Think about the last time you had to make a big life change. Was it easy? Most people are adverse to change. With this reaction to change on an individual level it’s no wonder that change on a large scale, within a community or organization for example, presents a challenge. Here are five obstacles to change on an organizations scale and five ways to combat those obstacles.
1. Disingenuous leadership: Cecil Johnson reviews “The Leader Within: Learning Enough About Yourself to Lead Others” summarizing, “Leaders must make a concerted effort to know themselves and the values and personality elements that shape their leadership behavior.” With out this self-awareness, she notes, you may no portray the leadership qualities you think you are to your employees. For change to happen in an organization, employees have to have faith in leadership that their organization is not going down the wrong path and that the leader has employees interests in mind during periods of change. Knowing yourself will lead to more genuine leadership.
2. A culture that is resistant to change: if you have a culture in your organization or community of, “well we’ve always done things this way” it can be more difficult to create change. People often fear the unknown. One way to combat resistance, according to a Forbes article by U.S. Air force Lt. Col Dan Ward, is to “identify where seeds of change are already cultivated and encourage their propagation from niche to mainstream.” You might think, but you just said this was a culture where things are always done a certain way! True. However, no culture is stagnant. So grab onto the niches of change and help them grow. This allows change to grow organically, which will help with buy-in from your staff and/or community.
3. Lack of staff support for the organization’s mission. Without staff buy-in, an organization has no drive. Building staff support of your mission starts at the hiring process. Jossey-Boss Handbook suggests, “Not only is it desirable that staff share a passion for the organization’s mission, but they must also be motivated by the way in which their role facilitates reaching part of that mission.” Hire staff that believe in your mission and are passionate. Then help staff see how they contribute the organization’s mission. A strong belief in the mission can help individuals get behind changes. Especially if staff can see how these changes will help the organizations accomplish the mission.
4. Under communicating your vision: Without your vision, according to John Kotter's "Leading Change," transformation efforts can easily dissolve into a list of confusing, incompatible, and time-consuming projects that go in the wrong direction or nowhere at all. ” Clearly communicate your vision to staff including how it fits into the mission. Communicate your vision at meetings, during one-on-one conversations, and at public events.
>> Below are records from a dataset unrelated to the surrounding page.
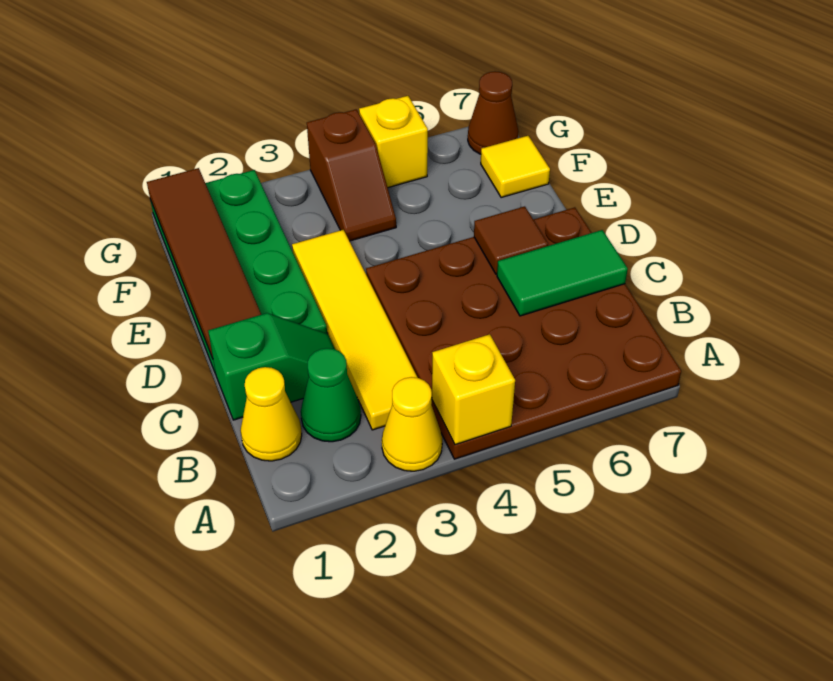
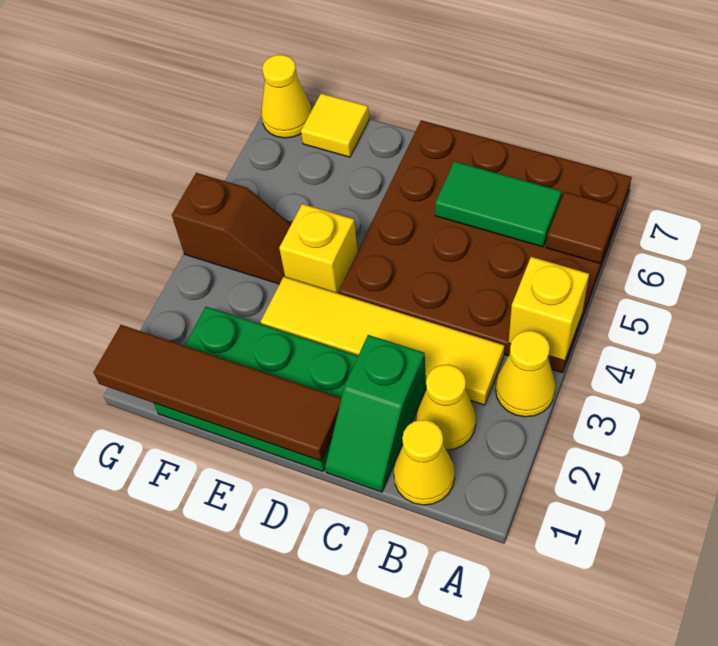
green cone B2 level 1 -> yellow cone B2 level 1
green slope C1:C2 level 1 top 1 -> green slope C1:C2 level 1 top 2
green tile C6:C7 level 2 -> green tile B6:C6 level 2
green plate D1:G2 level 1 -> green plate D1:F2 level 1
brown tile D6 level 2 -> brown tile A6 level 2
yellow brick G5 level 1 -> yellow brick E4 level 1
brown cone G7 level 1 -> yellow cone G7 level 1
5. Lack of short-term Wins: According to John Kotter in Leading Change, “Running a transformation effort without serious attention to short-term wins is extremely risky.” Why? Because change can take a long time. Without short-term wins staff or community members may get frustrated and lost in the seemingly never-ending process to create change. Creating achievable short-term wins allows staff and/or community members to see and celebrate success. Create realistic short-term wins for your staff or community. These should be logical steps on your path the change. They should also be tangible and specific so that everyone can see and celebrate achievements.